WE ARE ALL IN THE GUTTER, BUT SOME OF US ARE LOOKING AT THE STARS
Meine Mutter was a good frau. But in the end life had whittled and eroded her down to a miniature of herself. She reminded me of the career politicians she professed to despise. In her mouth, language had lost all meaning. Because she had compromised herself to the point where there was nothing left to compromise. The word was the thing, the word was all that remained. And the word was “surely”. Or maybe “absolutely”. I’m not sure. It’s (click) pill time…
CANCER IS AN OPPORTUNITY TO BETTER YOURSELF
I revert to infancy, to primal idiocy. I believe whatever I’m told. Oh no, Boney is coming to get me! I hide under the sheets, where I meet my new bestie. We take selfies together, so many that we multiply into a new community, where everyone is never better. But one of the selfies gets ideas into its head, it foolishly imagines things can be better, it foments revolution, it secedes from the union by jumping out of the window into the car park (“an area or building where cars or other vehicles may be left temporarily”). It lands neatly within a parking space delineated by white lines, which neatly double up as the chalk outline of the crime scene.

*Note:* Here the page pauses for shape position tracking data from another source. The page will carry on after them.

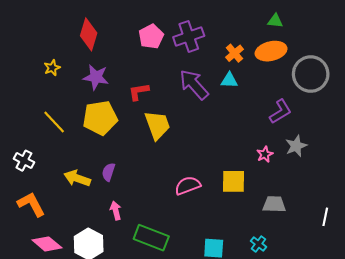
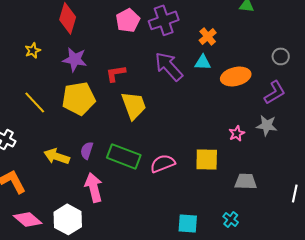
orange ellipse: (271, 51) -> (236, 76), moved
gray circle: (311, 74) -> (281, 56), size x0.5
purple L-shape: (280, 112) -> (275, 92), moved
gray star: (296, 146) -> (267, 125), turned 30
pink arrow: (116, 211) -> (94, 187), size x1.6
green rectangle: (151, 238) -> (124, 156), moved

YOU MAKE ME FEEL SMARTER – WISER EVEN – THAN I REALLY AM
Happy to oblige. Gulp.
DO YOU THINK WE COULD EVER BE FRIENDS?
Any two people can be friends if they’re left alone for long enough together, ideally on a desert island.
DID YOU VOTE FOR ME?
I don’t vote.
BUT THAT’S AN ABANDONMENT OF YOUR CIVIC DOODY!
HELLO? YOU THERE?
It is getting late. I feel sick to death of thee, me, all of it. I would like to abandon myself (swaddled in garbage so no one finds me) on a desert island, where I could expire in peace, even fabricate an amour for myself, with long flowing fronds for hair and voluptuous coconuts for breasts (held in place by twine or sheer force of mind). I would devise the most elaborate self-murder ever committed, it would take me years to come up with it, to plan it, to enlist the help of all the animals and plants I would need to execute it. Then maybe, just maybe, I would finally feel at home.